* **What to do**
Please print every record that follows, keeping each one exactly as it is.

_____

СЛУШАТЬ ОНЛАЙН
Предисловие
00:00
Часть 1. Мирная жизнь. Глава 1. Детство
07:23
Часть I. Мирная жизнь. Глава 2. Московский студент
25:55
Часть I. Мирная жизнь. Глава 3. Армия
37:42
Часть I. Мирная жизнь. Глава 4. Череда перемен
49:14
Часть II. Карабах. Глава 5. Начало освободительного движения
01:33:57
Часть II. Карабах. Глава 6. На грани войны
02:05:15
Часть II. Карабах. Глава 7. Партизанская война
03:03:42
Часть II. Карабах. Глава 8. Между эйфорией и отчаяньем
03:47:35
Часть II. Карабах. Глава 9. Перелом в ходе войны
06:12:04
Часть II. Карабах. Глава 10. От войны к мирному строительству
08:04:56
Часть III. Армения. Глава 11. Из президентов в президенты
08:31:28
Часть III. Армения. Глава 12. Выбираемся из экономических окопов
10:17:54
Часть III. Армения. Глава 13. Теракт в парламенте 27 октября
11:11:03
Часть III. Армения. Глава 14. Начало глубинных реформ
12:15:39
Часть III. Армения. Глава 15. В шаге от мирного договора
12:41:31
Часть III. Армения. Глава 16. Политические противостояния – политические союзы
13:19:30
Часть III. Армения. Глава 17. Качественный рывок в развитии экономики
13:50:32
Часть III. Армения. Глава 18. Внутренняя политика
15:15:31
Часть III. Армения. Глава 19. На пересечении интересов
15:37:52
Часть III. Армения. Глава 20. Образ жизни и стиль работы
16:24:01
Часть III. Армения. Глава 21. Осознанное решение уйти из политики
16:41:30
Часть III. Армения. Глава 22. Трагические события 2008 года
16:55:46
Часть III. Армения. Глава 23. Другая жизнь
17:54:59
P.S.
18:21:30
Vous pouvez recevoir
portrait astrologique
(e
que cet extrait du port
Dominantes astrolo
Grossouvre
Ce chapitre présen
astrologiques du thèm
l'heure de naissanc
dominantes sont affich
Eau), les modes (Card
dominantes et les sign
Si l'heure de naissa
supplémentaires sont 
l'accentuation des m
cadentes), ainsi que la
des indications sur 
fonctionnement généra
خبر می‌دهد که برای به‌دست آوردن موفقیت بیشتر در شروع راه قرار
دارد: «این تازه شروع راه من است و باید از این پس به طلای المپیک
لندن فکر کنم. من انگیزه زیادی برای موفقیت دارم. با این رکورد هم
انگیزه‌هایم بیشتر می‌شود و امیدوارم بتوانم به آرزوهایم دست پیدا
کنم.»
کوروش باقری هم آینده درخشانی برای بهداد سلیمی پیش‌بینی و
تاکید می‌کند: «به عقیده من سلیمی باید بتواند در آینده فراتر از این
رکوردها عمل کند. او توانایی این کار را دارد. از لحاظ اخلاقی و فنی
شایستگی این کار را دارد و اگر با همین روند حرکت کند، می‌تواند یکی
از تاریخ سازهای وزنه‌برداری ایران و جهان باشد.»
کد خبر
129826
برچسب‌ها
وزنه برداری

_____

* **The completed task**
СЛУШАТЬ ОНЛАЙН
Предисловие
00:00
Часть 1. Мирная жизнь. Глава 1. Детство
07:23
Часть I. Мирная жизнь. Глава 2. Московский студент
25:55
Часть I. Мирная жизнь. Глава 3. Армия
37:42
Часть I. Мирная жизнь. Глава 4. Череда перемен
49:14
Часть II. Карабах. Глава 5. Начало освободительного движения
01:33:57
Часть II. Карабах. Глава 6. На грани войны
02:05:15
Часть II. Карабах. Глава 7. Партизанская война
03:03:42
Часть II. Карабах. Глава 8. Между эйфорией и отчаяньем
03:47:35
Часть II. Карабах. Глава 9. Перелом в ходе войны
06:12:04
Часть II. Карабах. Глава 10. От войны к мирному строительству
08:04:56
Часть III. Армения. Глава 11. Из президентов в президенты
08:31:28
Часть III. Армения. Глава 12. Выбираемся из экономических окопов
10:17:54
Часть III. Армения. Глава 13. Теракт в парламенте 27 октября
11:11:03
Часть III. Армения. Глава 14. Начало глубинных реформ
12:15:39
Часть III. Армения. Глава 15. В шаге от мирного договора
12:41:31
Часть III. Армения. Глава 16. Политические противостояния – политические союзы
13:19:30
Часть III. Армения. Глава 17. Качественный рывок в развитии экономики
13:50:32
Часть III. Армения. Глава 18. Внутренняя политика
15:15:31
Часть III. Армения. Глава 19. На пересечении интересов
15:37:52
Часть III. Армения. Глава 20. Образ жизни и стиль работы
16:24:01
Часть III. Армения. Глава 21. Осознанное решение уйти из политики
16:41:30
Часть III. Армения. Глава 22. Трагические события 2008 года
16:55:46
Часть III. Армения. Глава 23. Другая жизнь
17:54:59
P.S.
18:21:30
Vous pouvez recevoir
portrait astrologique
(e
que cet extrait du port
Dominantes astrolo
Grossouvre
Ce chapitre présen
astrologiques du thèm
l'heure de naissanc
dominantes sont affich
Eau), les modes (Card
dominantes et les sign
Si l'heure de naissa
supplémentaires sont 
l'accentuation des m
cadentes), ainsi que la
des indications sur 
fonctionnement généra
خبر می‌دهد که برای به‌دست آوردن موفقیت بیشتر در شروع راه قرار
دارد: «این تازه شروع راه من است و باید از این پس به طلای المپیک
لندن فکر کنم. من انگیزه زیادی برای موفقیت دارم. با این رکورد هم
انگیزه‌هایم بیشتر می‌شود و امیدوارم بتوانم به آرزوهایم دست پیدا
کنم.»
کوروش باقری هم آینده درخشانی برای بهداد سلیمی پیش‌بینی و
تاکید می‌کند: «به عقیده من سلیمی باید بتواند در آینده فراتر از این
رکوردها عمل کند. او توانایی این کار را دارد. از لحاظ اخلاقی و فنی
شایستگی این کار را دارد و اگر با همین روند حرکت کند، می‌تواند یکی
از تاریخ سازهای وزنه‌برداری ایران و جهان باشد.»
کد خبر
129826
برچسب‌ها
وزنه برداری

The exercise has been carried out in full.